Friday 3 May 2013

Mark Steel - Mark Steel's In Town

Published: 2011


One Man’s Tour of Modern Britain

One of the things I remember from the beery haze of university fresher’s week was the one question we all asked each other in common. The three Ws: what’s your name, what course are you doing, and where do you come from? The memorable thing about this was, when directed at one of the American oversees students, they would happily tell you about their hometown with such genuine pride and affection that you wondered why they ever left. In contrast, almost everyone from elsewhere in the UK would respond: “Yeah, I’m from (wherever). What a shithole.”
                There’s a bit of this attitude in Mark Steel’s collection of essays based around visits to a diverse range of towns and cities across the UK, but it is easily trumped by the local pride and affinity amongst the people he meets, even when that pride is directed towards a concrete hippo in a shopping centre in Walsall. It’s based on his Radio Four show of the same name, which is recorded in venues such as church halls in the town in question, with an interactive audience of locals (hearing him goad West Cumbrians about ‘jam eaters’ was particularly amusing, for example). Obviously without the audience involvement, the format of the essays is slightly different, with more time for Steel to explore and reflect on different points.
                The towns he visits are suitably diverse: from the relatively touristy (Norwich, Edinburgh) to the formerly industrial (Wigan, Gateshead) to the extremely remote (Orkney, Portland) with a bit of suburbia thrown in too (Surrey, Kent).
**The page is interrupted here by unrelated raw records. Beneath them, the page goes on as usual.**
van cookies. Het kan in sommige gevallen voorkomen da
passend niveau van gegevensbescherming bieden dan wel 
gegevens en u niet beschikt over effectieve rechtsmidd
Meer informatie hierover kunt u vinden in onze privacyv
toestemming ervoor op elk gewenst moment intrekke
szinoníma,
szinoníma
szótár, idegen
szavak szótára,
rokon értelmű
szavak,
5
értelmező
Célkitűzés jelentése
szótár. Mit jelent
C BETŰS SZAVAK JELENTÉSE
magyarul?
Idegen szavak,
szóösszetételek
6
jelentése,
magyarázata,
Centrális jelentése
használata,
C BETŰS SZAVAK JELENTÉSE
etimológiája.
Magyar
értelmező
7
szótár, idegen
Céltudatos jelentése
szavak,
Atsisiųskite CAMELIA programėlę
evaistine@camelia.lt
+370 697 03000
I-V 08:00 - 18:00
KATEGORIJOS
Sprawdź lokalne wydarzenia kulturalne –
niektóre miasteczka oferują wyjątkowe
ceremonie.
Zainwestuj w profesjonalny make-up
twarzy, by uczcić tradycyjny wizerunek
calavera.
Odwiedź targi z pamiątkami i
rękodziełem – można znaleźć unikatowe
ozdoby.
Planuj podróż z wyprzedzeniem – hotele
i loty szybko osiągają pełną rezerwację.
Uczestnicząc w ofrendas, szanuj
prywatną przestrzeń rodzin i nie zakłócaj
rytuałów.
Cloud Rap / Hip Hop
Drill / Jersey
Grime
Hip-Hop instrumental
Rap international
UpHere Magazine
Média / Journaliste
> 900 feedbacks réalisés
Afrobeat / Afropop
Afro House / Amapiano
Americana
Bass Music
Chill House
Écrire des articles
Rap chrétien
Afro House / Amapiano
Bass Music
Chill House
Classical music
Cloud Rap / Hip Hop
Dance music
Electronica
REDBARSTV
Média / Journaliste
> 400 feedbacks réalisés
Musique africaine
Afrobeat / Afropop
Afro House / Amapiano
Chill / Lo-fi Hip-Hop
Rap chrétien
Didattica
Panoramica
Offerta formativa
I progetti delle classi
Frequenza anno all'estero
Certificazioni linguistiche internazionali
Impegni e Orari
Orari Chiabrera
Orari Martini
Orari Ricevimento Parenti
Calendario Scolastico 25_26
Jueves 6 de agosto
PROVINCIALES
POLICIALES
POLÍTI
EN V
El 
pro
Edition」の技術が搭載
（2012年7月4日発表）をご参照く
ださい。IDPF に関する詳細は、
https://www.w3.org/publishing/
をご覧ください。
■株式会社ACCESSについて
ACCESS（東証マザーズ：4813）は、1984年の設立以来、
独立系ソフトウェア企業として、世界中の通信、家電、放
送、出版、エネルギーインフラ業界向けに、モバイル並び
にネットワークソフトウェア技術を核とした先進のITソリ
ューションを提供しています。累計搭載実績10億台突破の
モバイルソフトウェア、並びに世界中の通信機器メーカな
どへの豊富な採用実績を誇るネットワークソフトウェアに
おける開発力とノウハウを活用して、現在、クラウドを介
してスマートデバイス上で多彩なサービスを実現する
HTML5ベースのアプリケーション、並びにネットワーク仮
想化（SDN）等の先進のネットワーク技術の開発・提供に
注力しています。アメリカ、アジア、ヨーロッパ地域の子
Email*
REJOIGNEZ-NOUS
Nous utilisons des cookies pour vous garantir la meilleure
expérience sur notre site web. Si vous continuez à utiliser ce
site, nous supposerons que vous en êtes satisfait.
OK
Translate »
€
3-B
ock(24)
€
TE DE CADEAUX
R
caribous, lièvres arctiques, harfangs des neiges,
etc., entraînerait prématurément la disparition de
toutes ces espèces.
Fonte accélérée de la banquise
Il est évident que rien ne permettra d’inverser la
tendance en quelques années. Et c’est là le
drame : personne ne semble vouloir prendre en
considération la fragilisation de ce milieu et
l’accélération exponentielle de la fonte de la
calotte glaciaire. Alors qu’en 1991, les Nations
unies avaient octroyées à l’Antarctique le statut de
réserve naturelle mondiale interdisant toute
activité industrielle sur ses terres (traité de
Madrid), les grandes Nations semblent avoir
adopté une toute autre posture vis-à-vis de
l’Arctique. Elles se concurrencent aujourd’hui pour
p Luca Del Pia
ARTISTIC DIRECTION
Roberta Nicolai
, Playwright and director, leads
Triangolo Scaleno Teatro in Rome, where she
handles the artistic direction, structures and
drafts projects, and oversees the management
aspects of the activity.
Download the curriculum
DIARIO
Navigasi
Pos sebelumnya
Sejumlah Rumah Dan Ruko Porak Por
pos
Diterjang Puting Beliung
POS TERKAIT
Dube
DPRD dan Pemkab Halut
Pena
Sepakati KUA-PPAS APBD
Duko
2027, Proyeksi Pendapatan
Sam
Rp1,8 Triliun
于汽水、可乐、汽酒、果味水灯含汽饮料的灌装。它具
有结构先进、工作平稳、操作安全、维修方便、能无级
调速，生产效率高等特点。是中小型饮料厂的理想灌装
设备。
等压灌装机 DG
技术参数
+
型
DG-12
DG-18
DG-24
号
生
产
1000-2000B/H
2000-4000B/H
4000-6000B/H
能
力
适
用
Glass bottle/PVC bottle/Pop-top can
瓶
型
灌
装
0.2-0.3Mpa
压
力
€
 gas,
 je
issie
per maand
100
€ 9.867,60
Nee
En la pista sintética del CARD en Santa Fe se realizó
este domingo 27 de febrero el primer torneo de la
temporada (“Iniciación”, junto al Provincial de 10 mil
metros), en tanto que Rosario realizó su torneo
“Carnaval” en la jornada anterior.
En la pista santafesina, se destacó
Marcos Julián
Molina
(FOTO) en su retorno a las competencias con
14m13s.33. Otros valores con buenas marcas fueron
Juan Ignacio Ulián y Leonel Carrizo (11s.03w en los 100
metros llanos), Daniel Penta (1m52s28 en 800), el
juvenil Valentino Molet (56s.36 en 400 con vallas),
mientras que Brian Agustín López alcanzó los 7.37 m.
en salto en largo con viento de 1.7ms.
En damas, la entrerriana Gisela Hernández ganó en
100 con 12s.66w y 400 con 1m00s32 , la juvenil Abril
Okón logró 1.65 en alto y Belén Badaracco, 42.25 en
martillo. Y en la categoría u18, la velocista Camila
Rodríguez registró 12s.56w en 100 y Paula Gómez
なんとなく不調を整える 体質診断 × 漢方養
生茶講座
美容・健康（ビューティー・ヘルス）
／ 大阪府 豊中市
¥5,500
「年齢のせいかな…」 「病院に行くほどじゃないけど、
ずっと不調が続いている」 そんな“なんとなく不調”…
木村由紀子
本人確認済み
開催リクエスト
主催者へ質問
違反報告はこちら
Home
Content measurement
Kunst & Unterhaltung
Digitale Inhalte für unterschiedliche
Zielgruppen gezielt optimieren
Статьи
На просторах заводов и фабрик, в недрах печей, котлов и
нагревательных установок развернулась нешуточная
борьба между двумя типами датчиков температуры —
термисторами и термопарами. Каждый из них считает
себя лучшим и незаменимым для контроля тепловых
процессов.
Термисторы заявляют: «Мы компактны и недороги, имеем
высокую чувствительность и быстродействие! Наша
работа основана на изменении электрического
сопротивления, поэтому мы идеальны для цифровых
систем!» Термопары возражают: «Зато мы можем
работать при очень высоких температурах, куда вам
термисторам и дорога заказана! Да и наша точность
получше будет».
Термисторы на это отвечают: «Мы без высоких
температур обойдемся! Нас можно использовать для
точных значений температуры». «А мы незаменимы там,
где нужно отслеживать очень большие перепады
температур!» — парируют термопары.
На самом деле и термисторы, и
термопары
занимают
How much I enjoyed each essay seemed to correlate with the extent to which Steel enjoyed visiting the place, even if the enjoyment is gained less from the location and more from the ennui of the locals (‘there’s nothing to do except kick the seagulls’ as one resident said of Dumfries). Elsewhere, any wit seems to be tempered by the fact that he clearly wasn’t comfortable there. In Andersonstown, the ‘troubles’ are still too close to the surface for comfort; whilst he finds Yorkshire, with its famously tactless and straight-talking inhabitants, “complex and contradictory.”
                Some places which I have lived close to and spent time in appear, such as Birmingham. “I’m not sure why Birmingham is so disliked, but it is” he begins. I could certainly identify with its impenetrably confusing road network – I’m not the only one, apparently, who has attempted to navigate my way around it and experienced the disturbing, unique to Birmingham experience of seeing the building I’m aiming for from the car, with no idea how to actually get to it from the elevated motorway. From above, Birmingham looks something like “a Scalectrix course after the dog’s sat on it”, and I’m sure he must be right. This – along with the mish-mash of half-baked planning fads that have given the city a dislocating, disjointed feel – may seem fairly self-evident. But unlike many other commentators, he also finds time to praise its sense of community and identity, which others insist don’t exist.
                At the other end of the scale, I still haven’t got any desire to actually visit the depressed former steelworks town of Merthyr Tydfil in Wales, but Steel’s take on it is more uplifting that you would imagine. Amid the derelict industries and endemic unemployment, Steel notes that the town “can’t just be a shithole, else everyone would have left.” He discovers a dominant attitude of determination to pull through bad times together, a kind of hardened jolliness, that is both affecting and uplifting.
                Despite the obvious similarities, In Town isn’t really some kind of Notes From A Small Island for the 21st Century. This has more of an agenda about what’s wrong with – and right with – our country.  I particularly identify with the theme that unifies most of the essays: that despite corporate uniformity and the trend towards ‘clone towns’ with identikit high streets and chain pubs, these places still retain their own sense of identity, customs and quirks, almost in defiance to the onslaught of Tesco Metros and out of town shopping centres. But equally importantly, he argues, this IS a problem. Steel may be approaching this from an unashamedly left wing perspective, but you don’t have to be of this persuasion to agree that the increasing tendency of our town centres to look exactly alike is a bit depressing. After all, why would anyone (least of all the likes of Bill Bryson, or Lonely Planet et al) want to spend their time travelling around a country in which every town is almost exactly the same as the last one?